Le nationalisme à visage démocratique

La démocratie peut-elle devenir le bouclier de l’intégrité territoriale et du nationalisme? Alors que dans certains pays, celui-ci a ouvert la voie à des exactions en ce qui concerne la montée du chauvinisme et la violation des droits de l’Homme – des individus et des groupes -, et engendré des guerres sans merci, dans le cas échéant, la complémentarité entre ces deux éléments est devenue d’une nécessité quasi absolue.
Historiquement, l’on pourrait dire que le nationalisme a constamment été lié à la lutte pour la libération. Aussi, c’est grâce à la volonté propre des Sahraouis que les régions du Sud sont restées liées au royaume. En revanche, ce sont les exactions en matière des droits de l’homme et des comportements relevant d’abus de pouvoirs qui ont poussé des jeunes Sahraouis, dans les années soixante-dix, à quitter le Maroc pour rejoindre les camps des séparatistes en Algérie.
L’ingratitude affichée par ces jeunes à l’encontre de leur pays a été encouragée par des Etats étrangers, dont l’Algérie. Mais, depuis lors, le mouvement séparatiste, de par le monde, s’est essoufflé. La chute du mur de Berlin a pesé lourd sur certains Etats dont les régimes se nourrissaient des conflits internationaux et des contradictions qui secouaient leurs voisins, comme c’est le cas pour l’Algérie, qui s’est réveillé, en octobre 1988, sur l’une des émeutes les plus sanglantes de son histoire moderne. La rente pétrolière, qui finançait les convoitises et illusions des dirigeants, s’est avérée, en fin de compte, incapable d’arrêter l’hémorragie économique et la guerre civile.
Si, à présent, les donnes ont changé, c’est parce que des politiques ont échoué et d’autres ont triomphé. Face au capitalisme d’Etat, au monolithisme politique algériens, les Marocains ont opté pour le pluralisme culturel et politique et le libéralisme économique, et l’histoire leur a donné raison.
En d’autres termes, si le Maroc, constitue l’une des démocraties émergentes les plus en vue au niveau du monde arabe, c’est parce que ses dirigeants ont eu l’audace et la clairvoyance d’inscrire leur démarche dans une stratégie de développement durable. Conformément à une tendance générale, à vocation libérale, qui prévaut dans le pays, la dimension sécuritaire qui régnait au sein de la société a commencé à reculer devant le progrès irréversible de la démocratie. Dans l’ensemble du territoire national, l’on travaille d’arrache pieds pour mettre en place le dispositif juridique à même de garantir l’autonomie des régions et de consolider la démocratie locale.
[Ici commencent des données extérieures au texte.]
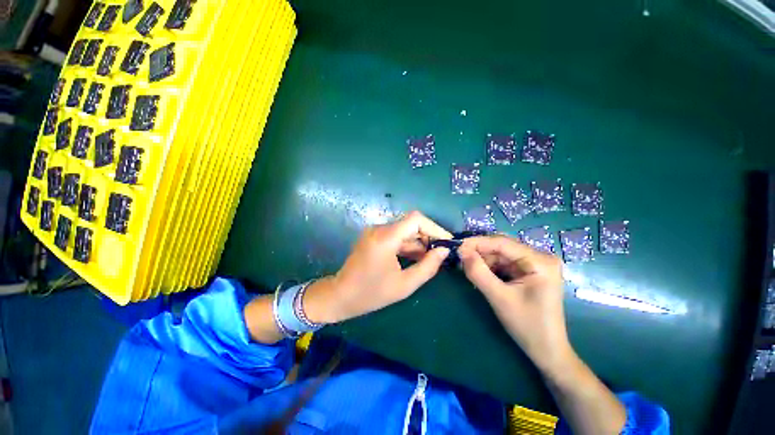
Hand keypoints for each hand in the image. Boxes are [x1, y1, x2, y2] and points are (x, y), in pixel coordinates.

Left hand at [304, 211, 451, 323]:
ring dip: (419, 242)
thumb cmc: (371, 294)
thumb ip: (427, 267)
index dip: (434, 228)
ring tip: (431, 258)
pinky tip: (416, 257)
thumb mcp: (404, 285)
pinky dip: (408, 245)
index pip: (415, 220)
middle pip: (411, 224)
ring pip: (404, 230)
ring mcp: (375, 232)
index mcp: (385, 238)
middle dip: (428, 236)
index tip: (447, 242)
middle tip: (441, 253)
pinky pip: (396, 236)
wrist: (341, 295)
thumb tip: (444, 251)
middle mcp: (379, 229)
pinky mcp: (373, 237)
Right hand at [457, 235, 571, 372]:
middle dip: (479, 251)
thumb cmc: (527, 326)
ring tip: (466, 267)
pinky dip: (489, 266)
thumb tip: (461, 251)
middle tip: (459, 257)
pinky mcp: (529, 272)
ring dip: (483, 259)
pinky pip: (504, 262)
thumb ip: (478, 272)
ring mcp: (535, 264)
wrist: (547, 351)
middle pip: (502, 247)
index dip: (477, 242)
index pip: (502, 243)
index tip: (457, 246)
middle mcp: (540, 257)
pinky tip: (479, 272)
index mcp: (540, 261)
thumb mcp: (499, 298)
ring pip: (501, 254)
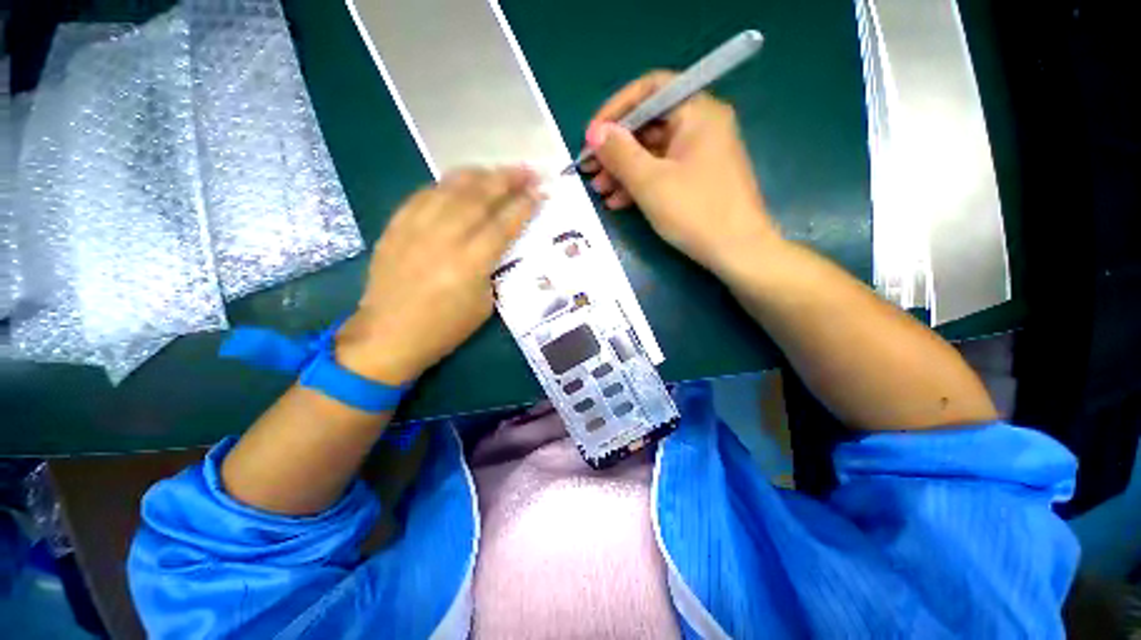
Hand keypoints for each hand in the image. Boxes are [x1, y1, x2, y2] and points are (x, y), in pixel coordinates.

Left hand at [336, 167, 540, 383]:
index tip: (541, 191)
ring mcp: (416, 228)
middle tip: (528, 170)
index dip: (525, 205)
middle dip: (508, 179)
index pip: (503, 224)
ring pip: (451, 188)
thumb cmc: (444, 329)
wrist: (388, 336)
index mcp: (470, 263)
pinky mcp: (396, 226)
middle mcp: (444, 238)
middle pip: (480, 197)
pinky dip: (446, 184)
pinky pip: (423, 194)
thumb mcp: (484, 306)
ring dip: (479, 174)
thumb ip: (493, 269)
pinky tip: (459, 182)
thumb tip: (499, 244)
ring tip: (498, 170)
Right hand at [582, 70, 780, 274]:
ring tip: (599, 191)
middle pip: (649, 125)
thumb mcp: (650, 182)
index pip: (650, 89)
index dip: (615, 110)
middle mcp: (702, 126)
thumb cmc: (695, 212)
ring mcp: (701, 154)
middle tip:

Dans cet ordre naturel et progressif du développement, les tendances contestataires, qui alimentaient le séparatisme, ont commencé à tenir un ton modéré. Dans les sphères de l’autorité, l’on est convaincu que les approches sécuritaires sont coûteuses, inefficaces, injustes et n’ayant aucun avenir. Un bilan qui a été brossé, dans les années quatre-vingt, par feu Hassan II, qui prend corps aujourd’hui, à la lumière de la pratique réelle et qui fait de la question du Sahara une locomotive de développement, non une technique de camouflage des vrais problèmes de la Nation.